2023 Nagpur flood

Meteorological history
- Duration: 23 September 2023

Overall effects
- Fatalities: 4
- Areas affected: Nagpur inclusive of Vidarbha Regions

= 2023 Nagpur flood =

Flood in India

The 2023 Nagpur Flood was a flooding event that occurred in the city of Nagpur in the Indian State of Maharashtra on September 24, 2023. The flood caused deaths and economic destruction with several hundred people being evacuated in various parts of the city.

==Cause==
The flood was caused due to 109 mm heavy rains in the city, causing the Nag river to overflow into nearby areas, flooding homes, schools commercial areas and hospitals. An ill-planned storm water drainage system and encroachment along the Nag river that blocks the flow of the river.
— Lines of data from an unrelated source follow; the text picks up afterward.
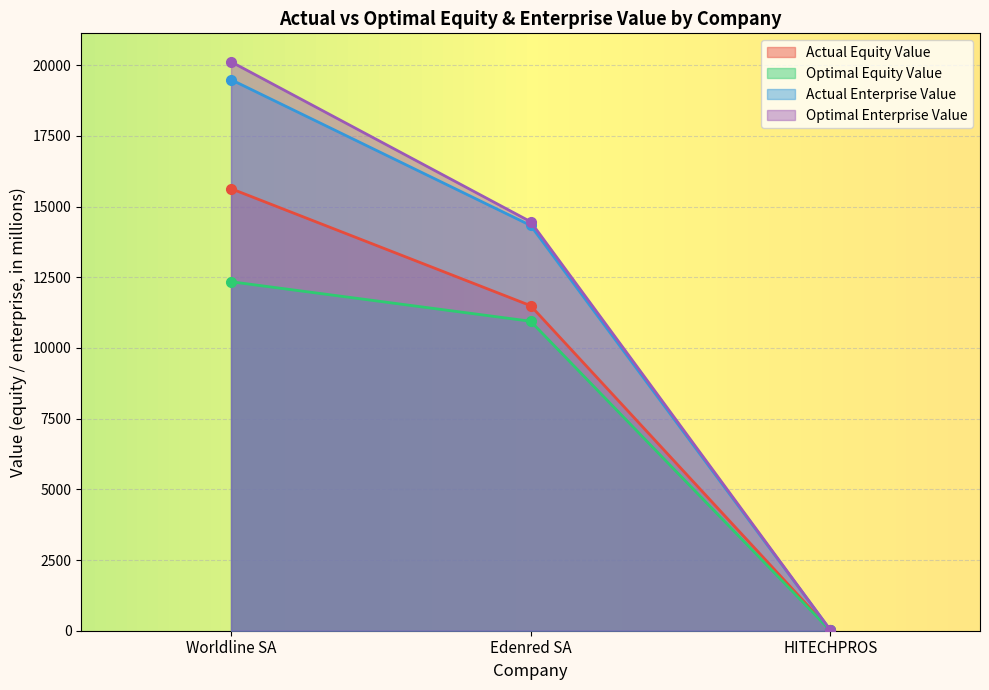

Rank the series by their maximum value, from lowest to highest.

Optimal Equity Value, Actual Equity Value, Actual Enterprise Value, Optimal Enterprise Value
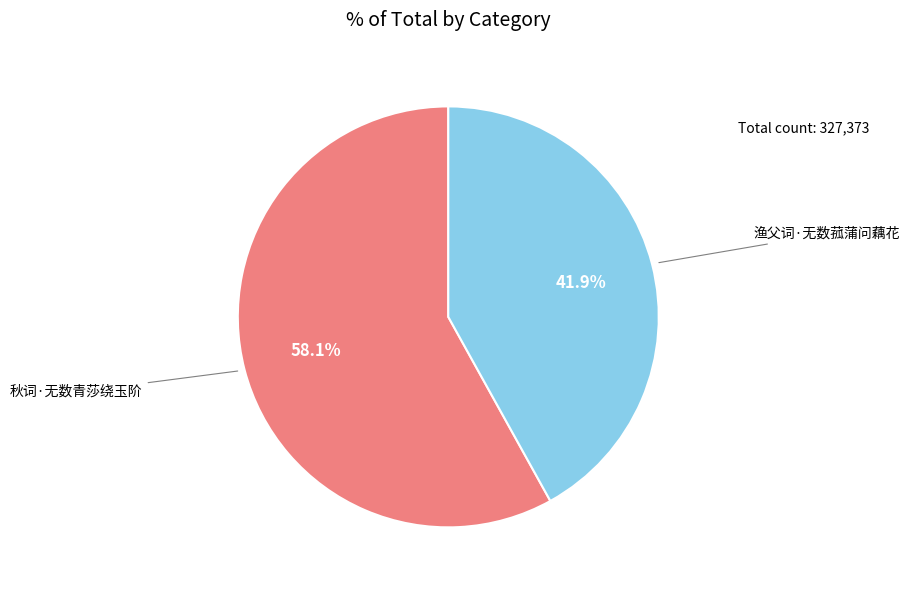

How many segments does this pie chart have?

2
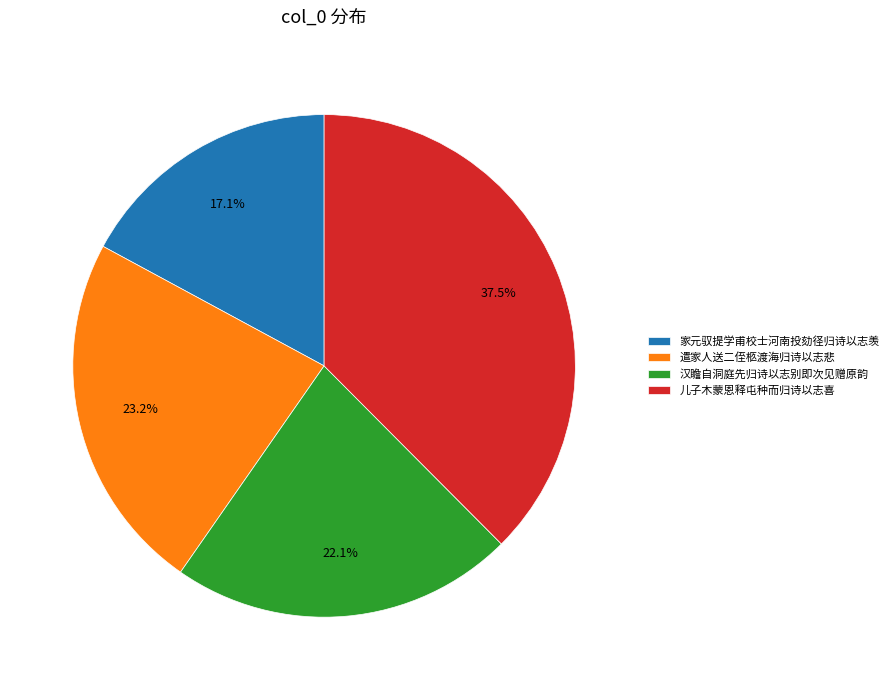

True or false: 汉瞻自洞庭先归诗以志别即次见赠原韵 accounts for 22% of the total.

True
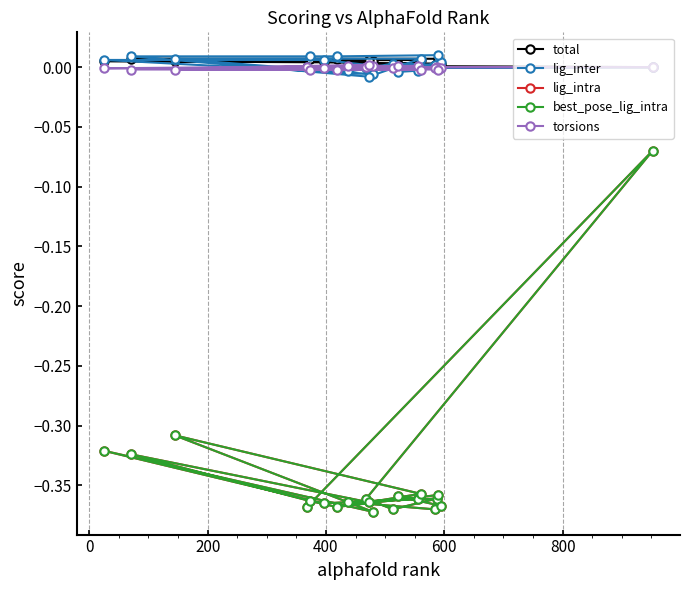

At how many categories does at least one series exceed 0?

18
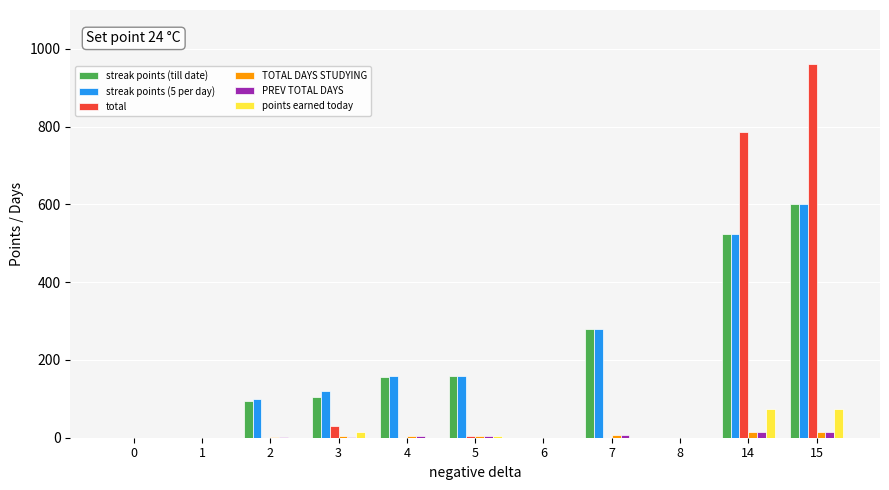

The streak points (till date) series shows 600 at 15. True or false?

True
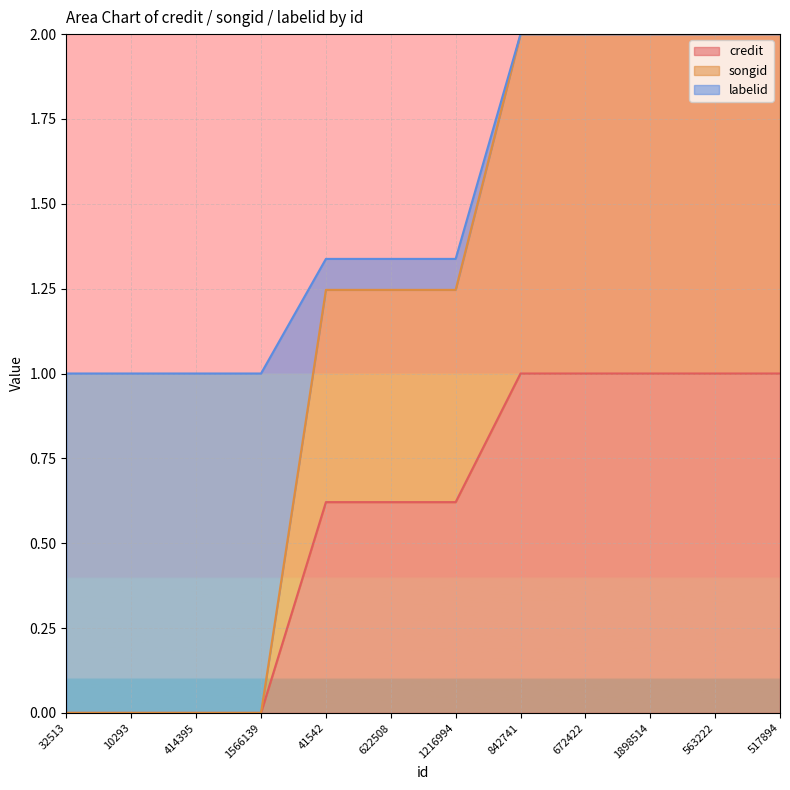

What is the difference between the second highest and minimum values in the songid series?

2.0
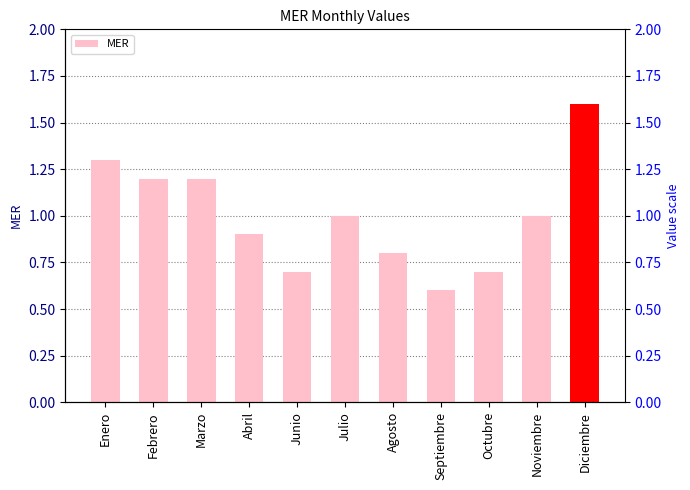

At which category does the chart reach its minimum across all series?

Septiembre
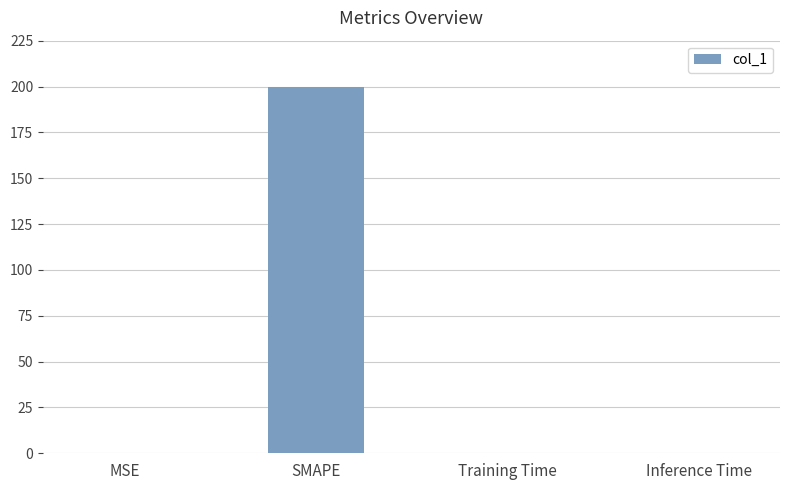

Which category has the highest value across all series?

SMAPE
Additionally, unchecked growth of Eichhornia weed in the Ambazari lake, caused by sewage intrusion, flowed with the current and blocked major discharge points along the Nag river which also contributed to the flooding.

==Aftermath==
There were four recorded deaths and more than 400 people were evacuated from their homes by rescue and relief teams including the National Disaster Response Force (NDRF) and State Disaster Response Force (SDRF). An estimated 10000 houses were affected. A relief fund of ₹10,000 was announced for affected families and ₹5,00,0000 for affected business owners. A bridge on the Nag river collapsed, blocking a major highway in the city. The retaining wall of Nag river had collapsed at various locations. On November 5, 2023, a flood mitigation project worth ₹266.63 crore was announced for repairs to infrastructure and improving drainage deepening of the Nag river, strengthening the dam at Ambazari, desilting of the Ambazari lake and removal of encroachments.